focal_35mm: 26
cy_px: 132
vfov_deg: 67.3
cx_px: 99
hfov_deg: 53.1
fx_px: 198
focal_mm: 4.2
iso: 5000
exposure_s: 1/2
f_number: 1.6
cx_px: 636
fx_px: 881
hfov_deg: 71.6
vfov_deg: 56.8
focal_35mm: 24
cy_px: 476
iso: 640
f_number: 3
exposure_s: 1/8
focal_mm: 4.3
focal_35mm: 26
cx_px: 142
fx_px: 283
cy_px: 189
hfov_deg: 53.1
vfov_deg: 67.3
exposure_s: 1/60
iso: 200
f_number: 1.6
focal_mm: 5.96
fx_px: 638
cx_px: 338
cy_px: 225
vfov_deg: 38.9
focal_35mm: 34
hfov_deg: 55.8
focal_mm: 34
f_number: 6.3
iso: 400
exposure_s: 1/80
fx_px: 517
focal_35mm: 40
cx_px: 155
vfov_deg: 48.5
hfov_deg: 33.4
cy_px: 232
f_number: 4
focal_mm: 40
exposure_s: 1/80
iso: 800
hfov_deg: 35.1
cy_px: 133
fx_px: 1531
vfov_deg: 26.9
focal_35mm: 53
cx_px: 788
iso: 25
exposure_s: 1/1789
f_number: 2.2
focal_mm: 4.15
---
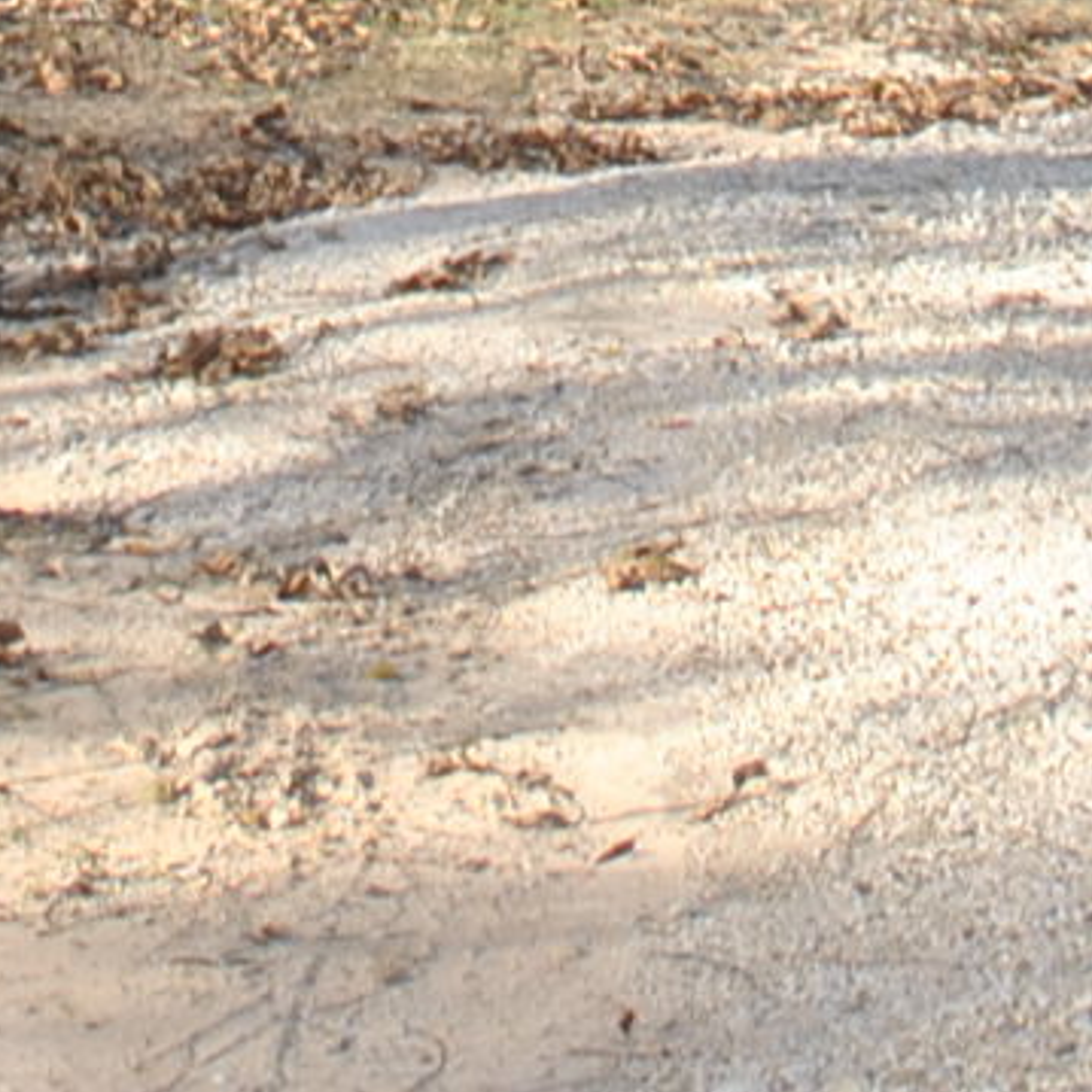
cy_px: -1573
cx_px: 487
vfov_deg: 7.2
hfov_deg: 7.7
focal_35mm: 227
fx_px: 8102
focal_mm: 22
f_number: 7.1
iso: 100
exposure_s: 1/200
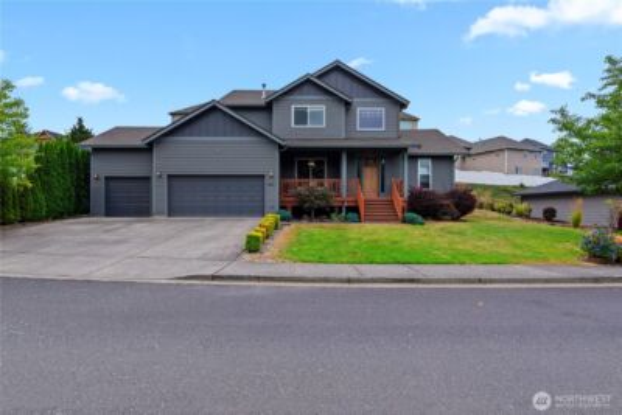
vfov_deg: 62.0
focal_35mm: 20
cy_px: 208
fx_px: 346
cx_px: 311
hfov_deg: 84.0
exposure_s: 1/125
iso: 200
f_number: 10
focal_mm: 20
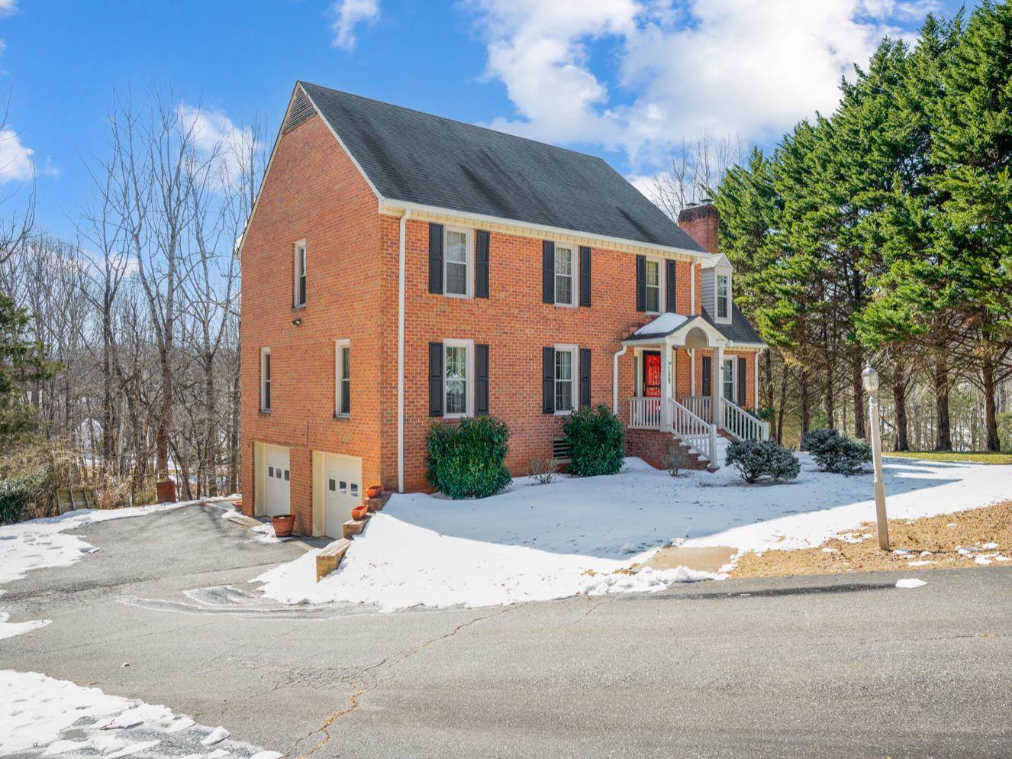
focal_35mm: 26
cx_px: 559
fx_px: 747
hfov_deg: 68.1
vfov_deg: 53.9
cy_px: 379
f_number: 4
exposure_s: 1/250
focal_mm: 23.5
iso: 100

Directions
Transcribe, exactly and without additions, the lines of the records above, beginning with the line that contains "vfov_deg: 26.9" and ending with the line that contains "focal_mm: 4.15", both included.

Problem solution
vfov_deg: 26.9
focal_35mm: 53
cx_px: 788
iso: 25
exposure_s: 1/1789
f_number: 2.2
focal_mm: 4.15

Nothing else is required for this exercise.